Selected passage
The stochastic volatility forward skew decays more slowly with $t$ than the local volatility forward skew.

The Fundamental Difference¶

Feature	Local Volatility	Stochastic Volatility
Forward smile skew	Decays with $t$, approaches zero	Decays slowly, remains substantial
Forward smile curvature	Flattens rapidly	Persists due to vol-of-vol
Conditional variance	Deterministic given $S_t$	Random (depends on $v_t$)
Forward-starting ATM vol	$\approx \sigma_{\text{loc}}(K, t)$	Higher, reflecting vol uncertainty

Pricing Impact¶

Forward-Starting Options¶

For a forward-starting call with $\alpha = 1$ (ATM), both models give similar prices (since both are calibrated to ATM vol). But for $\alpha \neq 1$ (OTM forward-starting options), the local volatility model underprices because its forward smile is too flat:

\[ C_{\text{fwd}}^{\text{LV}}(\alpha, t, T) < C_{\text{fwd}}^{\text{SV}}(\alpha, t, T) \quad \text{for } \alpha \neq 1 \]

The underpicing is more severe for:

Longer reset dates $t$ (more forward smile flattening)

Work order
Please reproduce the passage above on local and stochastic volatility forward smiles in full, keeping every line unchanged.

Supplied information

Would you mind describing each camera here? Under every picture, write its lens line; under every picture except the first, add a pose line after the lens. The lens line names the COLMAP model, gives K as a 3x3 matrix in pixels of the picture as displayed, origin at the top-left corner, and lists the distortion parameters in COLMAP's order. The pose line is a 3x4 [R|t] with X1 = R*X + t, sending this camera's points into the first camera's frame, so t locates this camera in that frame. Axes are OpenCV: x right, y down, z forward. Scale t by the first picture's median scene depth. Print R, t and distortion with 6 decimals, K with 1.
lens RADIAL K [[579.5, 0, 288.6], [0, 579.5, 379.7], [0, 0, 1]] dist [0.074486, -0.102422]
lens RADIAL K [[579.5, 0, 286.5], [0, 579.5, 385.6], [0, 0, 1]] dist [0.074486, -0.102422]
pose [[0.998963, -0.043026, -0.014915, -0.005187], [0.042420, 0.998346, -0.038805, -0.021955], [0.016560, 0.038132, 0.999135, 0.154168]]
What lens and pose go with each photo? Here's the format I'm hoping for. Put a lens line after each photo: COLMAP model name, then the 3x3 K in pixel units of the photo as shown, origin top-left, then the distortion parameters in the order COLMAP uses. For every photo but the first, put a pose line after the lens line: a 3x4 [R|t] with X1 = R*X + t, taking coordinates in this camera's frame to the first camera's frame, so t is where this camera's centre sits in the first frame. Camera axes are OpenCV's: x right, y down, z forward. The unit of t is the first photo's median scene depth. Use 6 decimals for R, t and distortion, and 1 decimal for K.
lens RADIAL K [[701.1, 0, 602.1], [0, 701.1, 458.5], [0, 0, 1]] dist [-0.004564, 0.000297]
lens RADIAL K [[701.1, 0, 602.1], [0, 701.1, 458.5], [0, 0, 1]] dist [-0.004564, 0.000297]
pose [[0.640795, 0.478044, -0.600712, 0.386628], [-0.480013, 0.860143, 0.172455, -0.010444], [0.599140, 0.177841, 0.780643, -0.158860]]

--

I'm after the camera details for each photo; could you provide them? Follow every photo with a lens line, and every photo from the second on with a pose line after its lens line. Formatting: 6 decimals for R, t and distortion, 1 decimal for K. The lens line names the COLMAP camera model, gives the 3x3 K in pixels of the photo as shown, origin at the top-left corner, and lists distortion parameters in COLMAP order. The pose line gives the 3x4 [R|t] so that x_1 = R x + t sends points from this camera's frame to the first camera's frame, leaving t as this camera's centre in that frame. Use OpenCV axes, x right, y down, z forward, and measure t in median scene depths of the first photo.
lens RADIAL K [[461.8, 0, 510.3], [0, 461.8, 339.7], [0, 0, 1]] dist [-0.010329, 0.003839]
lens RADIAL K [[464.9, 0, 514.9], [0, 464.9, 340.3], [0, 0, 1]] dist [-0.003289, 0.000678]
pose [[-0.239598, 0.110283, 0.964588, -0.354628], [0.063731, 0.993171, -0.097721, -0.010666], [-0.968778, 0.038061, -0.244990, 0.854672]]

---

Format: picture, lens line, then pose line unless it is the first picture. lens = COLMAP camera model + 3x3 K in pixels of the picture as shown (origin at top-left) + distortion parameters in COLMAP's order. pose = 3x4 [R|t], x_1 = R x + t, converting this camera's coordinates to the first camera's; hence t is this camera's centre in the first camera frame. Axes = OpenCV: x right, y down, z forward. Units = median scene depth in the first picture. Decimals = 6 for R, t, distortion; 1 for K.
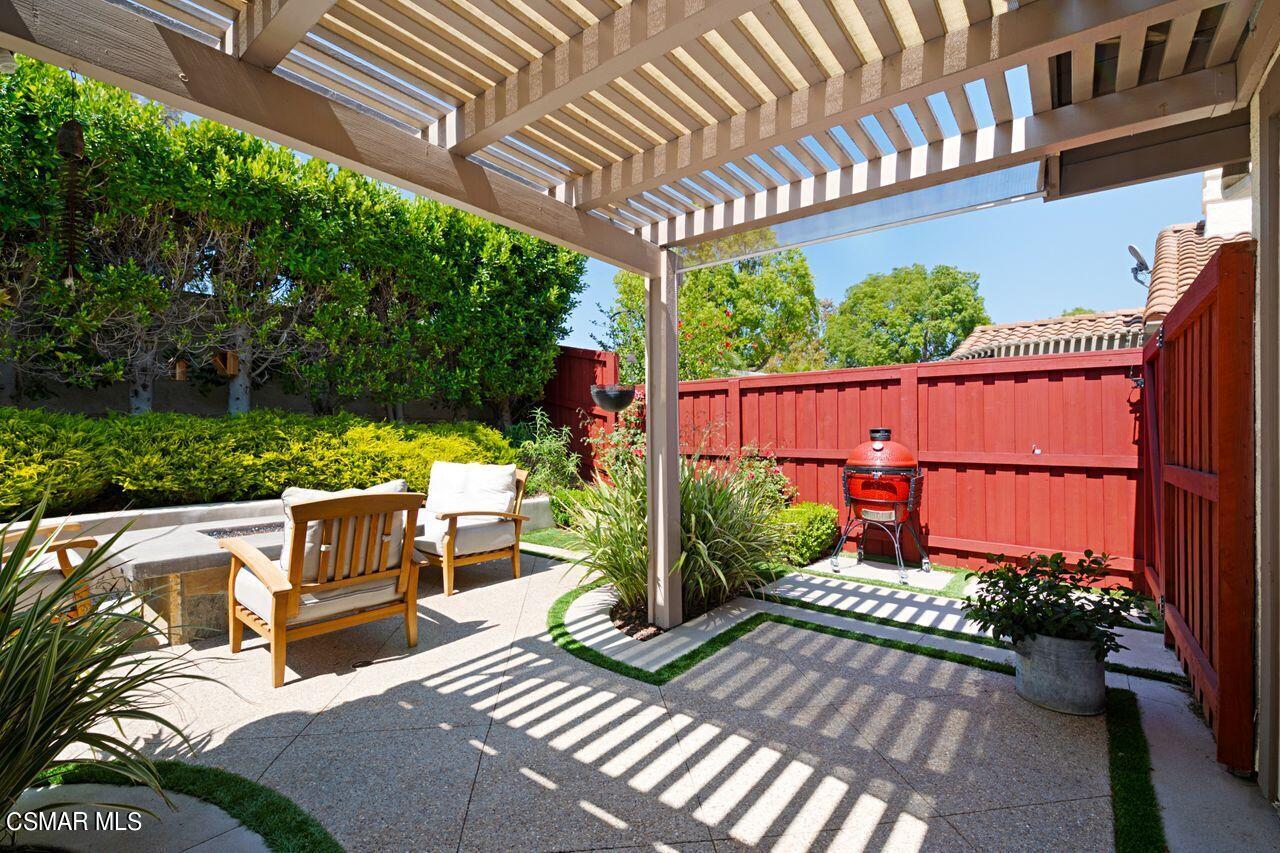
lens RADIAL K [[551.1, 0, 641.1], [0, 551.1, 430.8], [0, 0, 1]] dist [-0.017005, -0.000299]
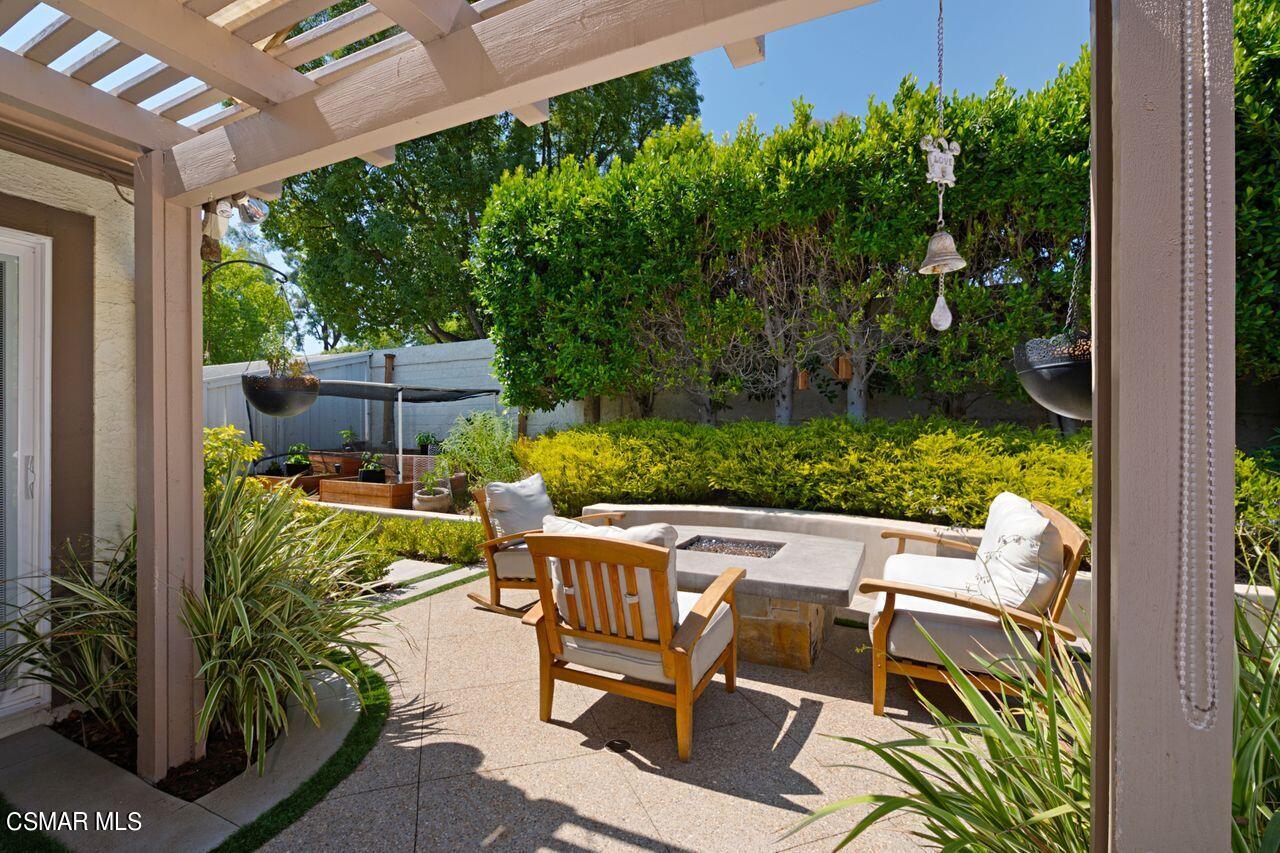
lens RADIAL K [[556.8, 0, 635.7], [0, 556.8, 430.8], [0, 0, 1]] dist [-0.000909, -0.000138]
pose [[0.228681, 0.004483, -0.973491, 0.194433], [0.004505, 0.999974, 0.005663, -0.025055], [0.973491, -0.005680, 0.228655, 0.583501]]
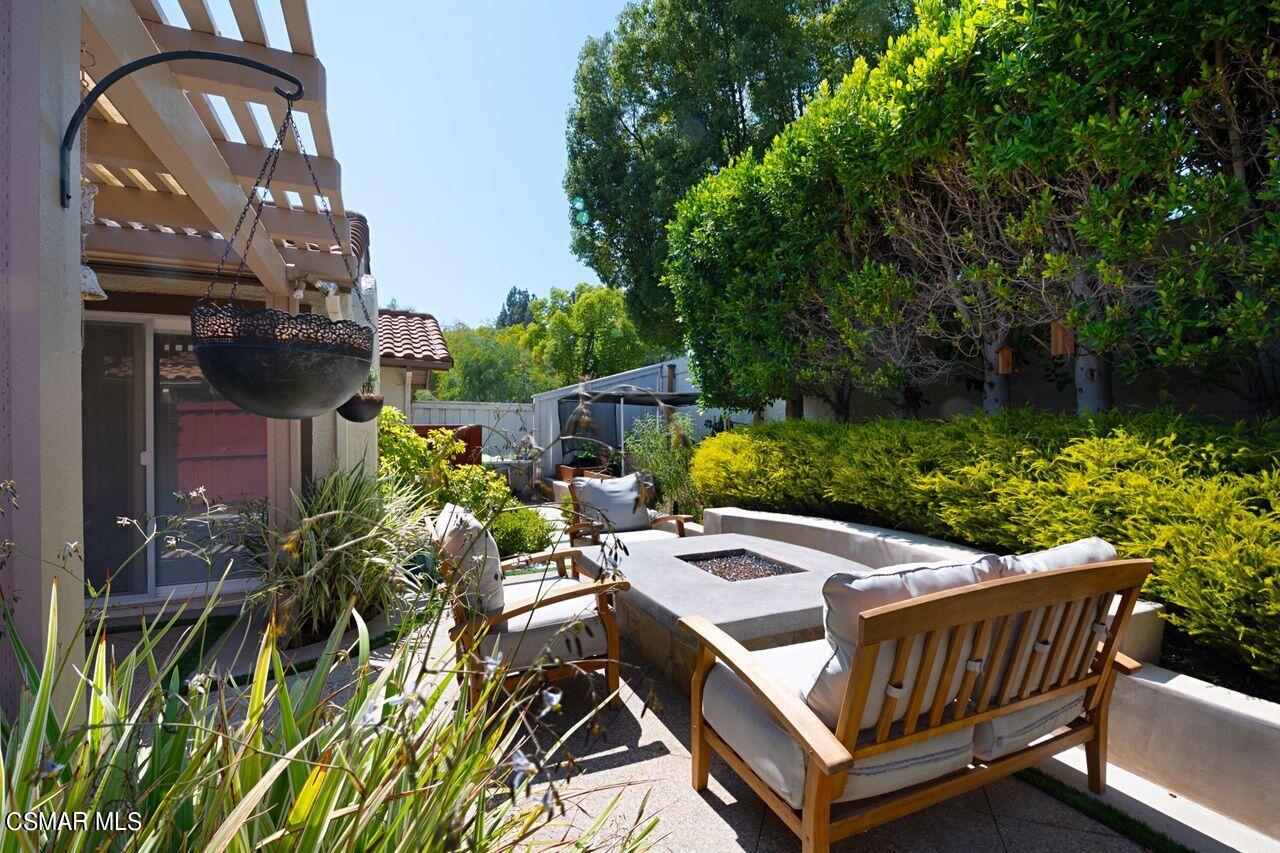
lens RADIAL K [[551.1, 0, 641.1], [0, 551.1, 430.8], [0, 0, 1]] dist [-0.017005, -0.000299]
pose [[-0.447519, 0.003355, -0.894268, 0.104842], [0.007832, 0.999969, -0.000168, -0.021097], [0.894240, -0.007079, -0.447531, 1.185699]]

Exercise output
The stochastic volatility forward skew decays more slowly with $t$ than the local volatility forward skew.

The Fundamental Difference¶

Feature	Local Volatility	Stochastic Volatility
Forward smile skew	Decays with $t$, approaches zero	Decays slowly, remains substantial
Forward smile curvature	Flattens rapidly	Persists due to vol-of-vol
Conditional variance	Deterministic given $S_t$	Random (depends on $v_t$)
Forward-starting ATM vol	$\approx \sigma_{\text{loc}}(K, t)$	Higher, reflecting vol uncertainty

Pricing Impact¶

Forward-Starting Options¶

For a forward-starting call with $\alpha = 1$ (ATM), both models give similar prices (since both are calibrated to ATM vol). But for $\alpha \neq 1$ (OTM forward-starting options), the local volatility model underprices because its forward smile is too flat:

\[ C_{\text{fwd}}^{\text{LV}}(\alpha, t, T) < C_{\text{fwd}}^{\text{SV}}(\alpha, t, T) \quad \text{for } \alpha \neq 1 \]

The underpicing is more severe for:

Longer reset dates $t$ (more forward smile flattening)